THE PROBLEM: Locate the word "worn" in the entries below, then gather every line that holds it.

PROVIDED ENTRIES:
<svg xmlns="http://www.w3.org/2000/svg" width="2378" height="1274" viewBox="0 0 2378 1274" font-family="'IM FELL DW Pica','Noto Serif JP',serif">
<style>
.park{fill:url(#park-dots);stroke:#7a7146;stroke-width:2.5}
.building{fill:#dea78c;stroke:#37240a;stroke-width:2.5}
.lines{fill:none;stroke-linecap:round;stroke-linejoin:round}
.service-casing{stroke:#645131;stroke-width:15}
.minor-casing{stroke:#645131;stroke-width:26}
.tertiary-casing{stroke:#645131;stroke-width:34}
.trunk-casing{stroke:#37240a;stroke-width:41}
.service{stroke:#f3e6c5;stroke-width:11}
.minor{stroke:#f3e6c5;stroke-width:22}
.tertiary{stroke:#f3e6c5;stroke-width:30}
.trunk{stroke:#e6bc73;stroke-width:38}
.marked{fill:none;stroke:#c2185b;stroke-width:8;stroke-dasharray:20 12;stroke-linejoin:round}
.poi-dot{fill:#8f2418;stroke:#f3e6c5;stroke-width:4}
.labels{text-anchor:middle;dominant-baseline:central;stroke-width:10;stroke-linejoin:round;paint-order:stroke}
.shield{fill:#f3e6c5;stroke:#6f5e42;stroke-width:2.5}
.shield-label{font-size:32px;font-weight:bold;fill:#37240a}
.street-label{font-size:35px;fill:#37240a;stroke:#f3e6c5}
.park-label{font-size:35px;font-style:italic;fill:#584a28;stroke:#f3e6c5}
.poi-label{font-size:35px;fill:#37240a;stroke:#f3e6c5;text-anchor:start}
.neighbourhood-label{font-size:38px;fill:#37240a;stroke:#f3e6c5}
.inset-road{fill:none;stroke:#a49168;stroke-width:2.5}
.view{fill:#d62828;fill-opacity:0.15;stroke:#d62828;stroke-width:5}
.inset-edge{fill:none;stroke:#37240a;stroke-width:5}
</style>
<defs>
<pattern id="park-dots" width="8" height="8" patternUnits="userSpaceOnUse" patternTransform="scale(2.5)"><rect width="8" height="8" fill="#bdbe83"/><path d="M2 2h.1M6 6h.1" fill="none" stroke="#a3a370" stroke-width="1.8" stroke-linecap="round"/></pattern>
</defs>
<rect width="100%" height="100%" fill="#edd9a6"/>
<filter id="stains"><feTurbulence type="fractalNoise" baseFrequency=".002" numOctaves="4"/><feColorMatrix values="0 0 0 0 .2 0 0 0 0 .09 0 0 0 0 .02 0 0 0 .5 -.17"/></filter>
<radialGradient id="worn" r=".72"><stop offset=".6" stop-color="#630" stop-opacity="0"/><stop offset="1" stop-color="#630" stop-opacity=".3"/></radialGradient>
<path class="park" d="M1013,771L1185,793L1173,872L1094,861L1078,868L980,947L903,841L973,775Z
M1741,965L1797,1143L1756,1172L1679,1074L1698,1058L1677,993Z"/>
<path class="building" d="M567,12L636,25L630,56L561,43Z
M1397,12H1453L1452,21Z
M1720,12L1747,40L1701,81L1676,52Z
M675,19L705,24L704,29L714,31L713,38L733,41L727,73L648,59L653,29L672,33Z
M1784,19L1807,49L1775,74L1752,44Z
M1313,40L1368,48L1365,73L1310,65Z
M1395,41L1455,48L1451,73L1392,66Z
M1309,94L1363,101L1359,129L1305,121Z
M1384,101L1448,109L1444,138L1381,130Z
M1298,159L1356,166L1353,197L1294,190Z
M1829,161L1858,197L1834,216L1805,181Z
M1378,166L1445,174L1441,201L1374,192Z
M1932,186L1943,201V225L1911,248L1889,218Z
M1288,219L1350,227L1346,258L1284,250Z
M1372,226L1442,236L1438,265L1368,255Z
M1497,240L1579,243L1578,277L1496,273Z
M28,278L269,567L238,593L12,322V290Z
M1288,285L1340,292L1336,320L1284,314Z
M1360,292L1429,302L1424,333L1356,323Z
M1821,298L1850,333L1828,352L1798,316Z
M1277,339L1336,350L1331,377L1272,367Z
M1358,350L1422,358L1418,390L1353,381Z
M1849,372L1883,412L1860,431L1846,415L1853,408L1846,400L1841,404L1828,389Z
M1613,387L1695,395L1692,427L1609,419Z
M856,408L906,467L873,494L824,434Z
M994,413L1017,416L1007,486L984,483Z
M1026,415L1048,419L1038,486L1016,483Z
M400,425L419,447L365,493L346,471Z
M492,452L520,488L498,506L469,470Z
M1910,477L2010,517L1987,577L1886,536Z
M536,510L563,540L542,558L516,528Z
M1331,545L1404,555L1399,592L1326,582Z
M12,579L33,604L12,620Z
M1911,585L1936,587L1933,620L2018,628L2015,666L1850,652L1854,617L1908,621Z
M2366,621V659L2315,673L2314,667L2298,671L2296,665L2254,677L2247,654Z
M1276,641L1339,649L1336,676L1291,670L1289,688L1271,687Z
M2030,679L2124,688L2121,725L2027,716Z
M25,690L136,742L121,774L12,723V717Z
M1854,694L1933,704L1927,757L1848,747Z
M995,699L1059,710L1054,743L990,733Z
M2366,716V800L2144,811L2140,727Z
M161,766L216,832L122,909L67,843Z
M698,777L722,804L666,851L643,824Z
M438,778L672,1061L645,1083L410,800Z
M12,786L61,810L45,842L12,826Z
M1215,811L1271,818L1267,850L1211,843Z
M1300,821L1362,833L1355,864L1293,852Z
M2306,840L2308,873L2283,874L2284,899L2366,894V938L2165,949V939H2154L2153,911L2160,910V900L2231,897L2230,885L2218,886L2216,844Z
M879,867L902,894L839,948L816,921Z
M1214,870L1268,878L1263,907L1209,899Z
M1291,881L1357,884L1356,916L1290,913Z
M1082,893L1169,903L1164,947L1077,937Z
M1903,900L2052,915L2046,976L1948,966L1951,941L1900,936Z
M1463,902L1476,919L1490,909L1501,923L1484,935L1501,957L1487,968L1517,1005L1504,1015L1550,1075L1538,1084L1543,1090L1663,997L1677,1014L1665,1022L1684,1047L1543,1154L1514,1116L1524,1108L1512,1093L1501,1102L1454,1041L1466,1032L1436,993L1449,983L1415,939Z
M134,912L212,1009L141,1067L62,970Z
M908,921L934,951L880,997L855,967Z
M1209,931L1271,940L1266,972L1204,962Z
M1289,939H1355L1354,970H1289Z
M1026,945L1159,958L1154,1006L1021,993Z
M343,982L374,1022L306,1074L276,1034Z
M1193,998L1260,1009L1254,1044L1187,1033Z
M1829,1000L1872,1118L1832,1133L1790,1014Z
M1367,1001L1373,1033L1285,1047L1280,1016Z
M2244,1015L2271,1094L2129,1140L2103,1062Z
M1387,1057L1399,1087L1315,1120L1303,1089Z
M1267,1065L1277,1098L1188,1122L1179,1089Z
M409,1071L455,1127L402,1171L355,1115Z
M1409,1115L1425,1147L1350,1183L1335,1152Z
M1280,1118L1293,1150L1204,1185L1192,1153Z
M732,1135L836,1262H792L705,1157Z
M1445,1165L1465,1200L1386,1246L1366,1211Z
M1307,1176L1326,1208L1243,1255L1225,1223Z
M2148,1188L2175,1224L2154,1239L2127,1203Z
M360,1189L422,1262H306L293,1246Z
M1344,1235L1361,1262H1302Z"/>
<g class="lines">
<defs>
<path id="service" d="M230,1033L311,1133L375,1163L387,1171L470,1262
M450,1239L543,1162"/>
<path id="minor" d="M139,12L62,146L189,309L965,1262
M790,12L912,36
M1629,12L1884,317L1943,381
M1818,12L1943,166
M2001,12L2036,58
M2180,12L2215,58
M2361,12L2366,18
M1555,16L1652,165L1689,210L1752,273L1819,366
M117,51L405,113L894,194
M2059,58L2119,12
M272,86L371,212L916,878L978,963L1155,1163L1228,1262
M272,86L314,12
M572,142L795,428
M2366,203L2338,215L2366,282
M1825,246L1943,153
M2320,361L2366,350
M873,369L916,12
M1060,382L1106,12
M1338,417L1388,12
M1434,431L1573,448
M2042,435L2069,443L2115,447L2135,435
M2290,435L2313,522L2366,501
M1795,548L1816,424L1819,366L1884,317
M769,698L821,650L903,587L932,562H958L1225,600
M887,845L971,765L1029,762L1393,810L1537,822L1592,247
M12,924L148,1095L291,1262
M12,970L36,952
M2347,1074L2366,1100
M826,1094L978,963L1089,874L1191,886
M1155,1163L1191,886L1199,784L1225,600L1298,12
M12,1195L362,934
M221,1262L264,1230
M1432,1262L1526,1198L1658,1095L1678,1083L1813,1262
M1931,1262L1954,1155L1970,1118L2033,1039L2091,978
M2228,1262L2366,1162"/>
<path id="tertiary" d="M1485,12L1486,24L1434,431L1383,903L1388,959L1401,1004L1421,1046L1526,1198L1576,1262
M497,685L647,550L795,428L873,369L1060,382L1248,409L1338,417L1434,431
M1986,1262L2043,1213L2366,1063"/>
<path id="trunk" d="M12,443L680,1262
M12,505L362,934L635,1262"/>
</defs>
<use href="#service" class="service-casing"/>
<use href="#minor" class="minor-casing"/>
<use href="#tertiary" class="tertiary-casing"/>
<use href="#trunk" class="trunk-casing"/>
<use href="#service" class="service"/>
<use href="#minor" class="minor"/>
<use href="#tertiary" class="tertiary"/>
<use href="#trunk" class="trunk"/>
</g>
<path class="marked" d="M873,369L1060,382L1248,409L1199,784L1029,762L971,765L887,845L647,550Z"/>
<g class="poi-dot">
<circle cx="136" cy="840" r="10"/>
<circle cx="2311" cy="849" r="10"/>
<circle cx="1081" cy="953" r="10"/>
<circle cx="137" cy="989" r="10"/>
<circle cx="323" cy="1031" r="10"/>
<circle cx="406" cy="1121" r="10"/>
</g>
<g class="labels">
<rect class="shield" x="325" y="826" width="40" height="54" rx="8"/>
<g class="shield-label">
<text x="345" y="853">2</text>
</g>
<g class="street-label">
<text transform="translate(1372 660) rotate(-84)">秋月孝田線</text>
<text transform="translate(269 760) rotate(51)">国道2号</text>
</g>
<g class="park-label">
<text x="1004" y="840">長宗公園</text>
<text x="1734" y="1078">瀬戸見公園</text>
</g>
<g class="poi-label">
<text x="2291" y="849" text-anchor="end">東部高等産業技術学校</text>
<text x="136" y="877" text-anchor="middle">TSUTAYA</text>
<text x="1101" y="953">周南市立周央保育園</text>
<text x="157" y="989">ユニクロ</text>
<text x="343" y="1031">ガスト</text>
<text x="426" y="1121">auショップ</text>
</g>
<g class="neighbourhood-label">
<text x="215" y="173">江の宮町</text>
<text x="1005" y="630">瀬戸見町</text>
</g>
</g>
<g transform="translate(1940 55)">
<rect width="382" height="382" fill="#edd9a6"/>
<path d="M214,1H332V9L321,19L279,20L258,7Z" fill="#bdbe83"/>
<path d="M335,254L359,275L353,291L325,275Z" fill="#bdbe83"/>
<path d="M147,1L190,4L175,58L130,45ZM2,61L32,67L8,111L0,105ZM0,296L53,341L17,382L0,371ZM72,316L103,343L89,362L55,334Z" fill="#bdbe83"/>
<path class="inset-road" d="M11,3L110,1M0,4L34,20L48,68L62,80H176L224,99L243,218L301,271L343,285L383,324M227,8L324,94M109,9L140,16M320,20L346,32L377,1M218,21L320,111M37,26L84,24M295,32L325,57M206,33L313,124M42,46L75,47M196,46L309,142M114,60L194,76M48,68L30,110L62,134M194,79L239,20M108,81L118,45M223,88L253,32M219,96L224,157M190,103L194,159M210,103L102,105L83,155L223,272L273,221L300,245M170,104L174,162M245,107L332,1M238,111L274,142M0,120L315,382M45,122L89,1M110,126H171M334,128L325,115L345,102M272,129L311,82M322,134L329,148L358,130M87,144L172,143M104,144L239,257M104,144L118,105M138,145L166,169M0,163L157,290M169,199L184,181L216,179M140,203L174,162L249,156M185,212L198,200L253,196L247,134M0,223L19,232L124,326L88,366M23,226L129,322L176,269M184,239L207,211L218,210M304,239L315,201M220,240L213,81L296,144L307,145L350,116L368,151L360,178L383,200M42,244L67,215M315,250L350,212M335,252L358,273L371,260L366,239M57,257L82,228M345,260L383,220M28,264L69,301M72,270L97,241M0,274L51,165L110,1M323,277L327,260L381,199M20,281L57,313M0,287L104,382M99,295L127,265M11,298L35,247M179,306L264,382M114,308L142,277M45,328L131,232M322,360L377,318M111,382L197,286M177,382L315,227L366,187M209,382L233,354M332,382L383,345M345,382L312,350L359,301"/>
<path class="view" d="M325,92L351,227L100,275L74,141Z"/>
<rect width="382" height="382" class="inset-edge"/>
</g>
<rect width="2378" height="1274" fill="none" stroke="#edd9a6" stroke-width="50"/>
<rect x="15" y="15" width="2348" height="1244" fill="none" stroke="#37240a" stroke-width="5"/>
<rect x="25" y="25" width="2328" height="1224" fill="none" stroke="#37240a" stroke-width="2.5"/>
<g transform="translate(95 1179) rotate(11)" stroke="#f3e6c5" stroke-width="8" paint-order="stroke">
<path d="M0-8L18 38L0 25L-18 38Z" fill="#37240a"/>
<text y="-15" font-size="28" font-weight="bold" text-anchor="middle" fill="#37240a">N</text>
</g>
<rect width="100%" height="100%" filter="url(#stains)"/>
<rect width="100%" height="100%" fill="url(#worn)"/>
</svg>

REPLY:
<radialGradient id="worn" r=".72"><stop offset=".6" stop-color="#630" stop-opacity="0"/><stop offset="1" stop-color="#630" stop-opacity=".3"/></radialGradient>
<rect width="100%" height="100%" fill="url(#worn)"/>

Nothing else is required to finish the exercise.